Don't shut out bright young medics
I REFER to the letter from Dr David Fang, Honorary Secretary, of the Hong Kong Academy of Medicine (South China Morning Post, April 24).
Dr Fang said the academy's admission requirements were 'reasonable' and had been decided after 'extensive consultation'.
I am very doubtful that there was adequate consultation.
How thorough was the consultation? Almost all American specialist qualifications demand only four to five years' training. But their standards are so high, that their level of competence is recognised throughout North America.
It is therefore absurd to deny North American specialist qualification holders the right to become fellow members of the Hong Kong academy, because they fall short of the 'time rule' requirements, that is, have not had a total of six years' training.
Let me give some concrete facts and some examples.
The American Board of Certified Surgeons requires five years of training.
The American Board of Internal Medicine requires three years' training and a further two years of sub-specialty training (in, for example, nephrology, endocrinology, rheumatology, haemotology), making a total of five years' intensive and comprehensive training.
The American Board of Obstetrics and Gynaecology requires four years' intensive training only.

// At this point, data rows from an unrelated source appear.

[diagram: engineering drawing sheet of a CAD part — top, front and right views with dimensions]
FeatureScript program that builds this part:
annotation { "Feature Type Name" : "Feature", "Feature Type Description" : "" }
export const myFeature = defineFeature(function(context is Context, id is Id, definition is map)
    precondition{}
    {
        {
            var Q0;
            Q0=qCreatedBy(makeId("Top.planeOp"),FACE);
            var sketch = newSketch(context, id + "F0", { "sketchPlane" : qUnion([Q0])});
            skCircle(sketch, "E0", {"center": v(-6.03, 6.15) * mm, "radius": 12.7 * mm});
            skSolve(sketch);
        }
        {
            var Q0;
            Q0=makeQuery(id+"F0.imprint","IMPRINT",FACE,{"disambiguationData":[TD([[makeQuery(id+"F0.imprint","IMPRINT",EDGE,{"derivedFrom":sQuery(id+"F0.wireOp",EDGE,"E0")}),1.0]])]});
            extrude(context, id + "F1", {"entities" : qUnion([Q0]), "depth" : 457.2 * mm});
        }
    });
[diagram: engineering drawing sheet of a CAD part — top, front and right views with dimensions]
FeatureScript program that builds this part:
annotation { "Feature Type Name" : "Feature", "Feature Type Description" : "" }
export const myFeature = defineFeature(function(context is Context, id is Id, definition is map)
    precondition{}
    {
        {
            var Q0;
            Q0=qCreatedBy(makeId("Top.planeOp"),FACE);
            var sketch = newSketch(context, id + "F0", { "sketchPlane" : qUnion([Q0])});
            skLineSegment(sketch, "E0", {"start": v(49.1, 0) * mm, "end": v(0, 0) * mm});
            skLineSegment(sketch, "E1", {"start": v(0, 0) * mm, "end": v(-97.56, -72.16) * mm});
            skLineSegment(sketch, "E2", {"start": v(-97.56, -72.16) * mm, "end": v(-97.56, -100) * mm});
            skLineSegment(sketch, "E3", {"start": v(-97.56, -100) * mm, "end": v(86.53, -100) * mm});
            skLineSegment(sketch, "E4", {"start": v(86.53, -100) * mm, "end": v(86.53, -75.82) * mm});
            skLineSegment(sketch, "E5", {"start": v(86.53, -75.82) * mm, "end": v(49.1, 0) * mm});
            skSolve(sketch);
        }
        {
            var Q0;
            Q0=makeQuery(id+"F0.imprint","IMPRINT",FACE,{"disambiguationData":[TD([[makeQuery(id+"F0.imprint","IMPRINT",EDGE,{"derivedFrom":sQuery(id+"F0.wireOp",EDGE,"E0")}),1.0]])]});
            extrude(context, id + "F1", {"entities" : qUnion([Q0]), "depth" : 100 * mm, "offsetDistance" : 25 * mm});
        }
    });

The Canadian College of Surgeons requires five years' training in general surgery.
To put the whole thing in perspective, a good example to use, would be general surgery.
The training process in Hong Kong even in the busiest hospital, affords surgeons the opportunity to perform less than 800 operations over a six-year training period, including pre and post-qualification residency.
In the US, I know of no newly-qualified, board-certified surgeons who have performed less than 1,200 operations during a five-year residency period. Take the case of kidney transplants in the US.
In Pittsburgh University Hospital alone, no less than 200 transplants are performed annually and yet their nephrology surgeons are trained for two years after the three years required to qualify for membership of the board of certified internal medicine. This makes a total of five years.
They are then recognised as specialists and do not need to do any further training.
The Hong Kong Academy of Medicine should evaluate overseas specialist qualifications with care.
Such qualifications should be the subject of objective and thorough investigation. Only after such an investigation should an overseas qualification be accepted or refused.
If the time period to be used as a yardstick is not to be revised, then only a few lucky ones will get into the academy. This means that many young, but bright doctors, will find themselves left out in the cold.
It seems to me that the present sets of rules for academy admission requirements, are structured along the lines of the systems in some European countries, where it is obvious that there are not many cases to be handled during the training period.
In order to compensate for this shortfall in the handling of clinical cases, training periods take longer.
There is nothing wrong with countries structuring their training in this way, but we should also look at other countries and their training periods.
I look forward to a reply from the academy and from the College of Surgeons and the College of Physicians, to hear what they think.
It is important that we look at this issue objectively.